Although America was his refuge, he maintained an annual presence in Europe, performing in prime concert halls and visiting Paris, where his older daughter, Irina, lived with her husband, Prince Peter Volkonsky. In 1925, just before the birth of Rachmaninoff’s first grandchild, Volkonsky died suddenly, age 28. Ms. Maddocks gives us delicately to understand that the prince died by suicide at an asylum while in the grip of religious mania. Rachmaninoff could not bring himself to refer to the disaster.

To support his daughters, he set up a Paris publishing company to produce Russian books and music. In the summers, he gathered the family in rented mansions in the south of France, later in a villa he built in Switzerland on the shores of Lake Lucerne. He named the house Senar, entwining the first syllable of his Christian name with his wife’s. Theirs was a symbiotic union of first cousins. In four decades of marriage, Rachmaninoff was conspicuously uxorious, never known to stray.

He liked to have young musicians stay at Senar for weeks on end. The pianist Vladimir Horowitz and violinist Nathan Milstein were regular guests. Milstein said “in those days a composer knew about everything—science, nature, philosophy. We would talk for hours. He liked me better than Horowitz—maybe because I wasn’t a pianist.” Milstein also claimed he could make Rachmaninoff laugh, uproariously. The photographic solemnity was a false front. This composer loved life to the full.

Ms. Maddocks, the author of esoteric works on the medieval Hildegard of Bingen and the postmodern composer Harrison Birtwistle, finds an unexpected affinity with the most popular of 20th-century composers, so popular that academics still cannot utter his name without a sneer. Her narrative method is bite-size, and she veers, by her own admission, “wildly off the main track,” devoting mini-chapters to a nocturnal encounter with Harpo Marx, to Rachmaninoff’s love of home cooking, and his boy-like delight in a string of motor cars that he shipped back and forth across the Atlantic to show off to friends.

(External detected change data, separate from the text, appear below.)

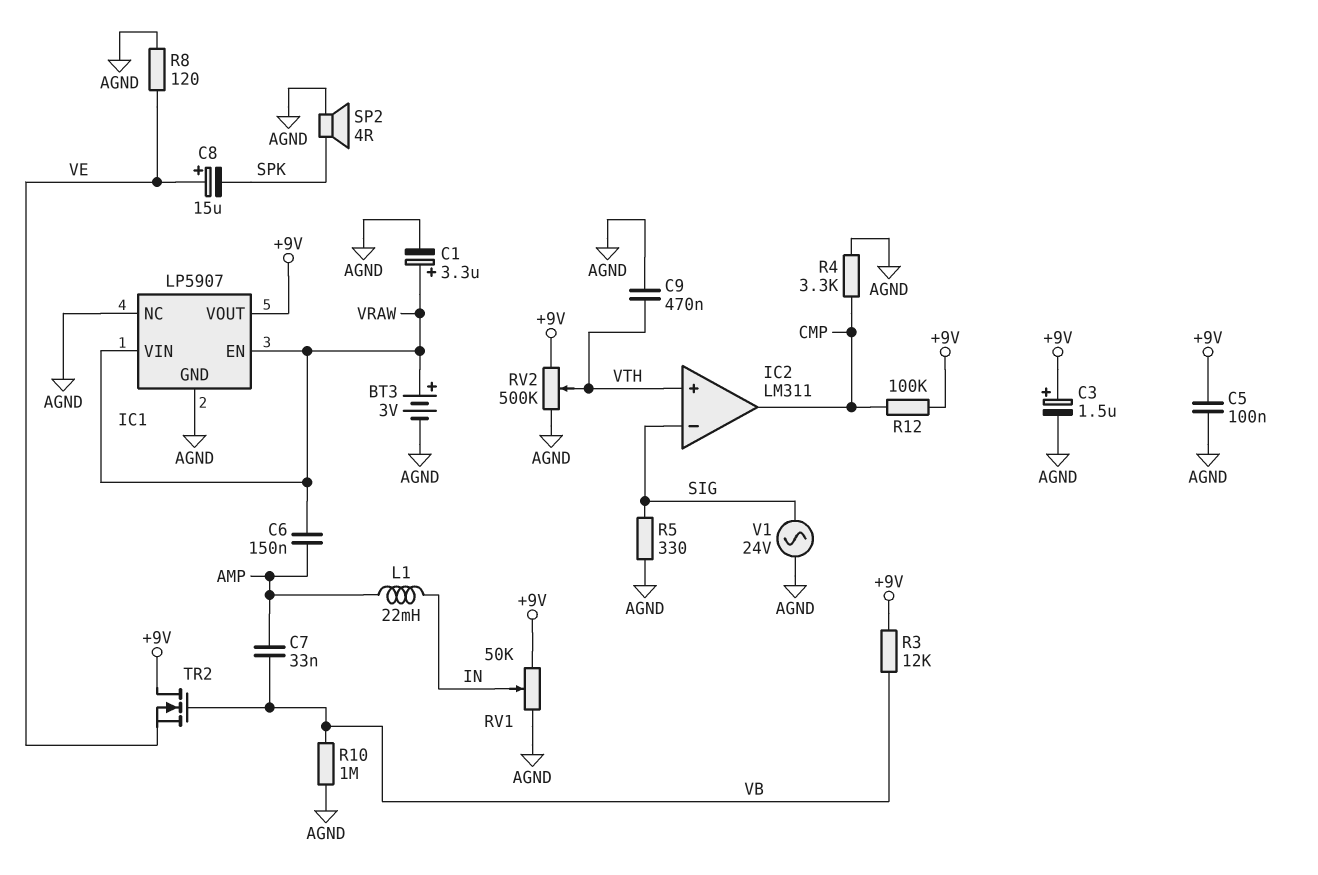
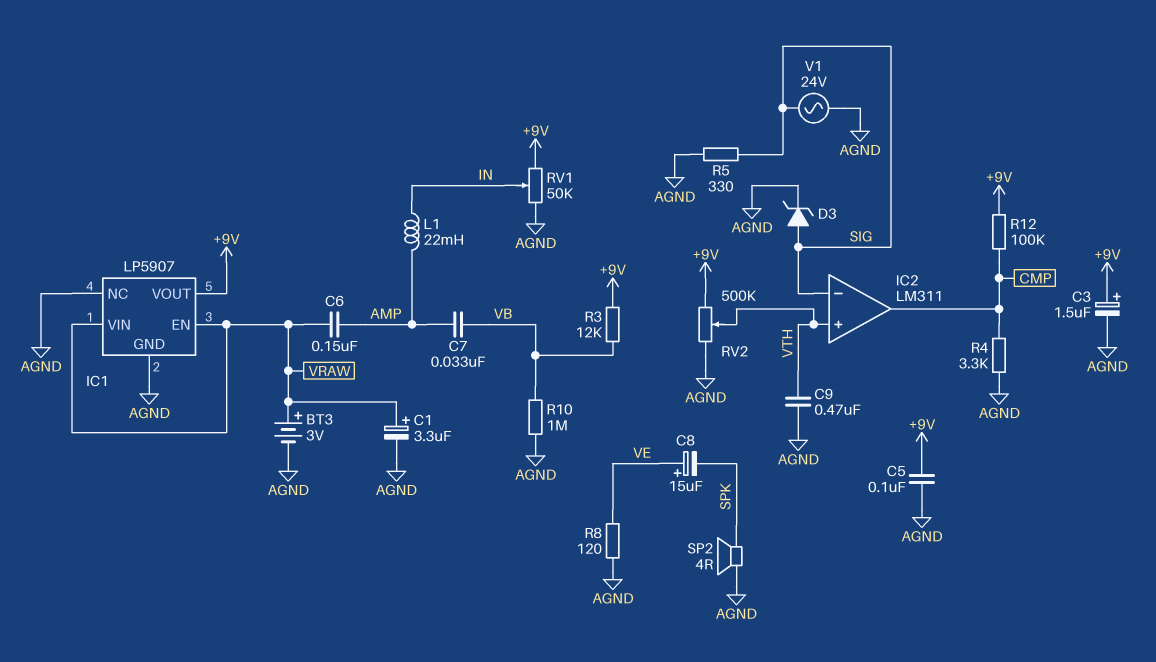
D3: none -> zener (A SIG, K AGND)
TR2: NMOS (G VB, D +9V, S VE) -> none

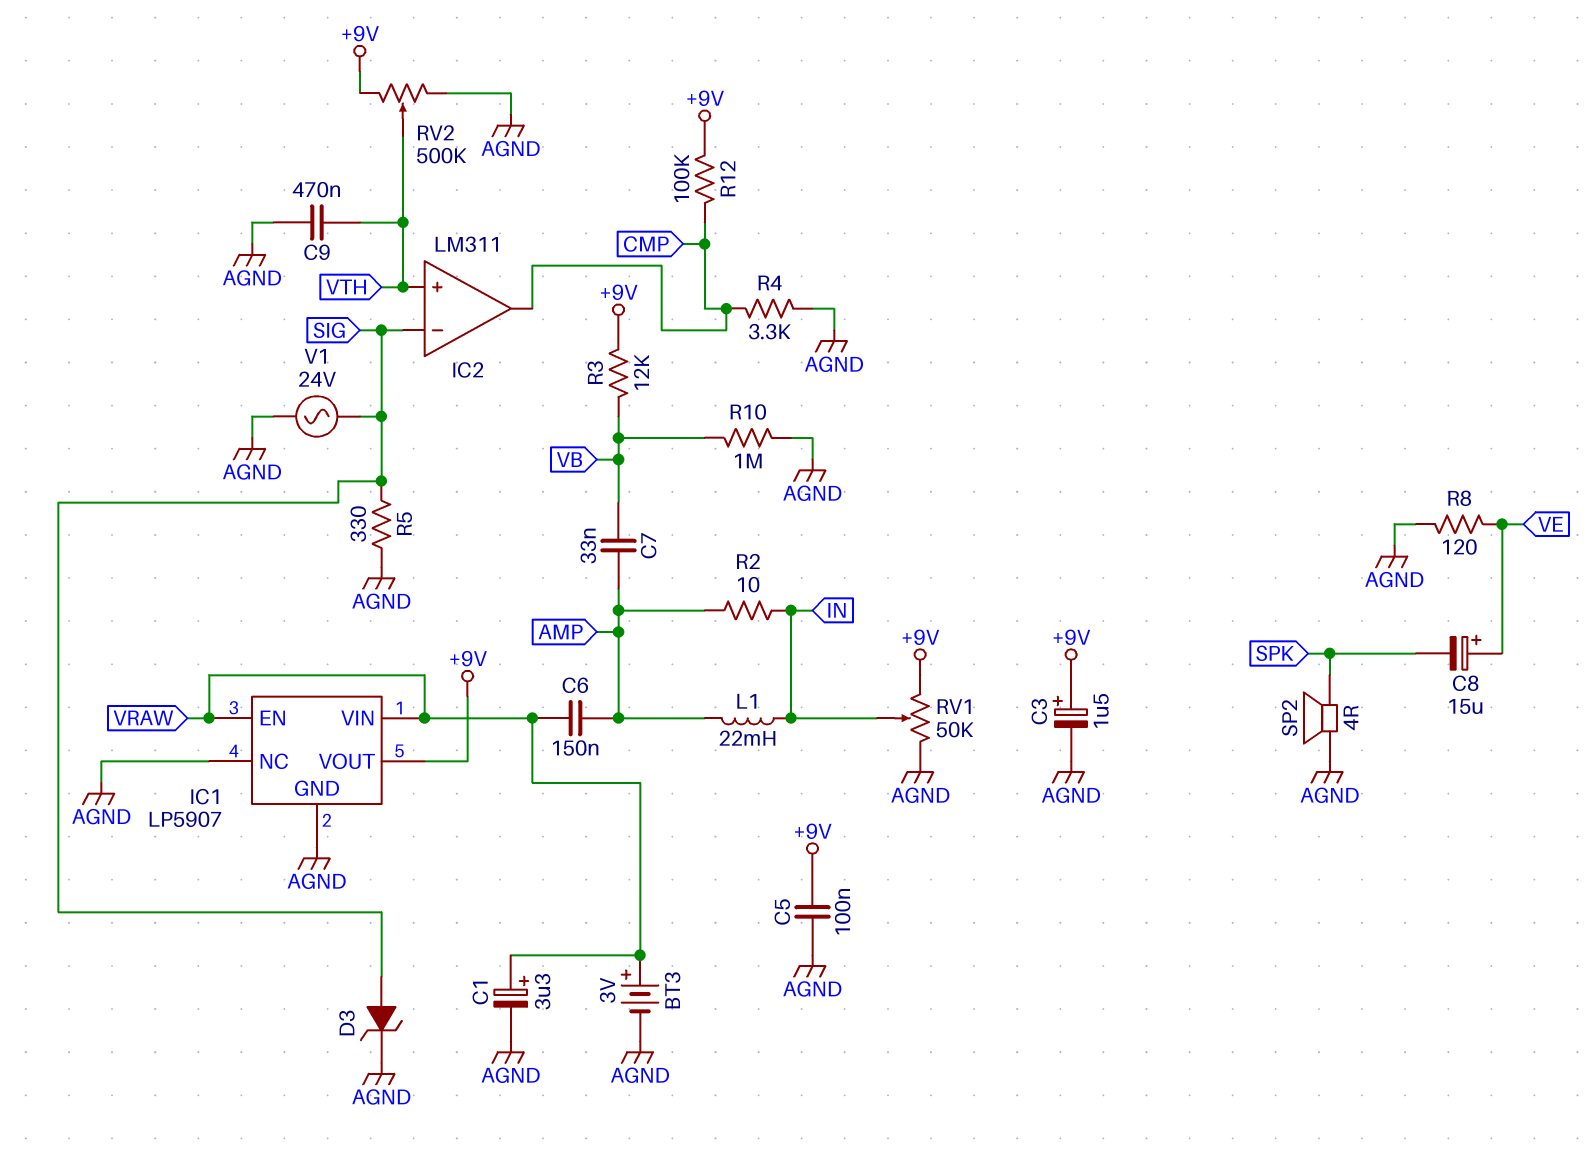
R2: none -> 10 (AMP, IN)

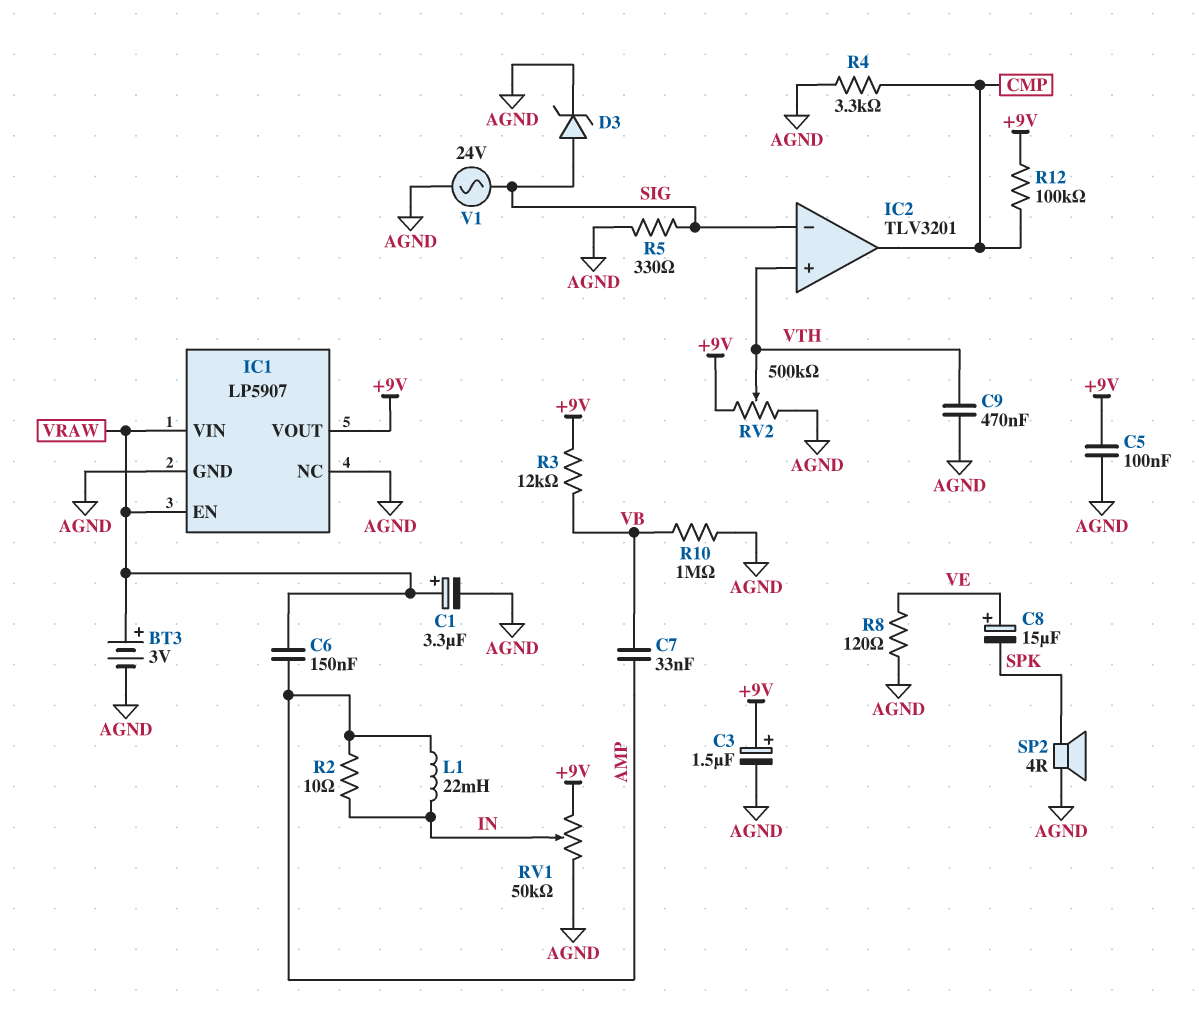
IC2: LM311 -> TLV3201

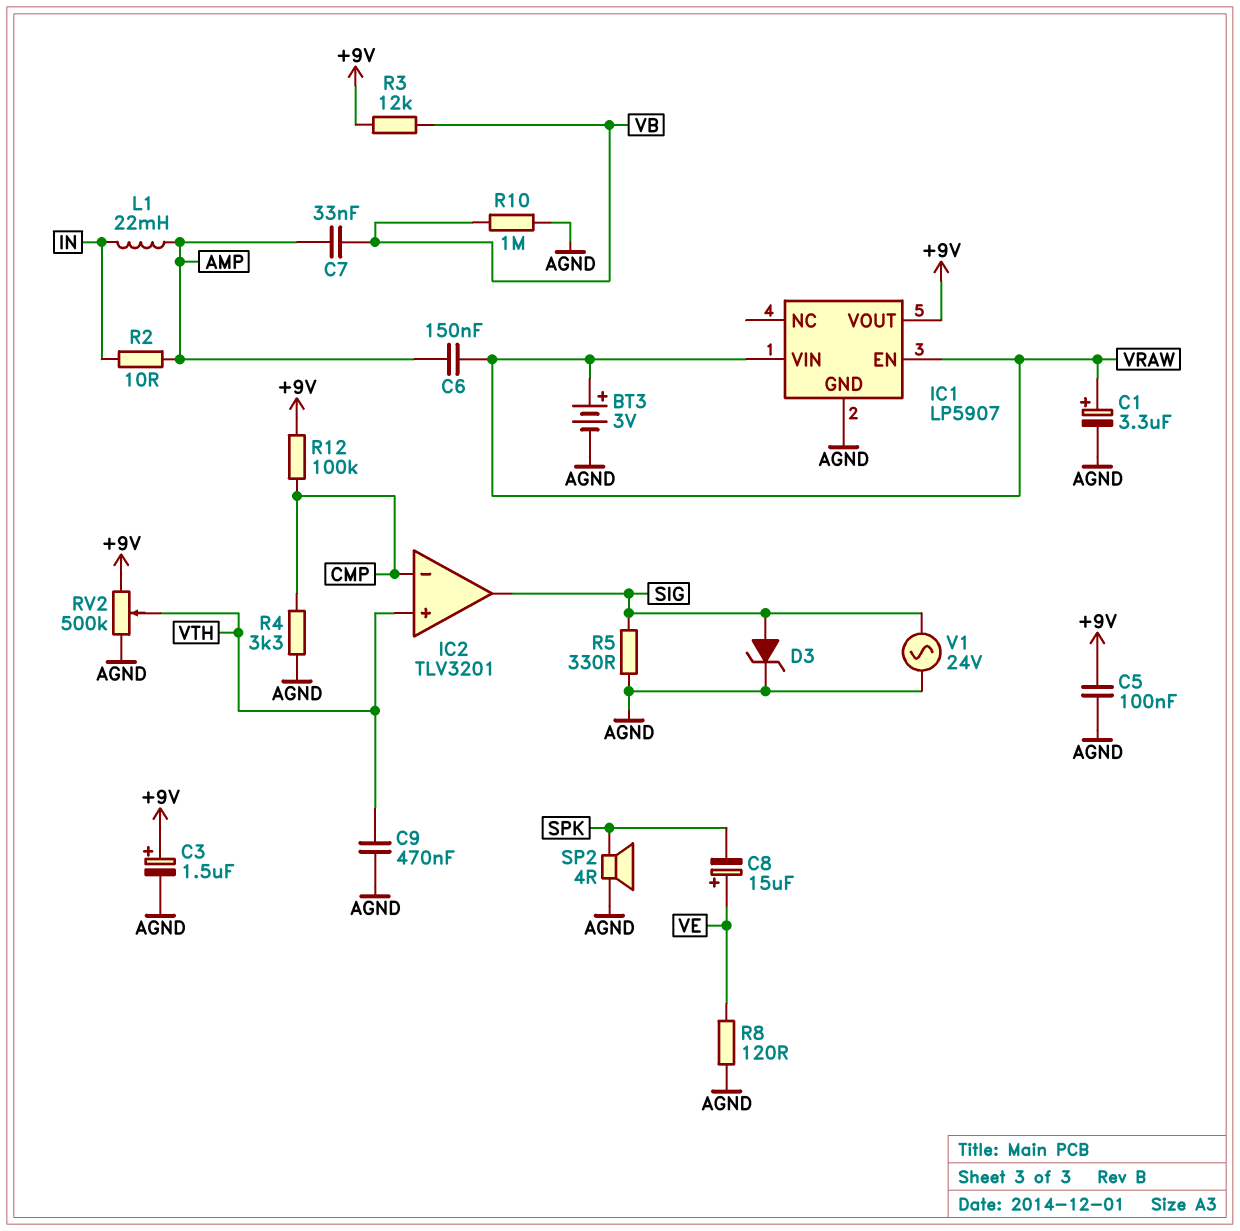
IC1 pin NC: AGND -> none
IC2 pin in-: SIG -> CMP
IC2 pin out: CMP -> SIG
RV1: 50k (+9V, AGND, wiper IN) -> none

World War II confined him to America. A set of “Symphonic Dances” for Philadelphia is riddled with fragments of the “Dies Irae.” Diagnosed with melanoma and depressed by war news from Russia, he died on March 28, 1943, three days short of his 70th birthday.

In the past decade Vladimir Putin’s Russia has applied to repatriate Rachmaninoff’s remains from a cemetery in Valhalla, N.Y., and to buy up his villa at Senar. Both bids were resisted, and the villa has been lately restored for public visitation. Ms. Maddocks quietly reframes Rachmaninoff’s context as a man of the world—belonging not to Russia or America but to civilization as a whole, basking in its inventions and distractions, balancing life’s joys and sorrows in his ever-enduring concertos. In the right mood, Rachmaninoff would have made a wonderful dinner guest.

Mr. Lebrecht’s latest book is “Why Beethoven: A Phenomenon in One Hundred Pieces.”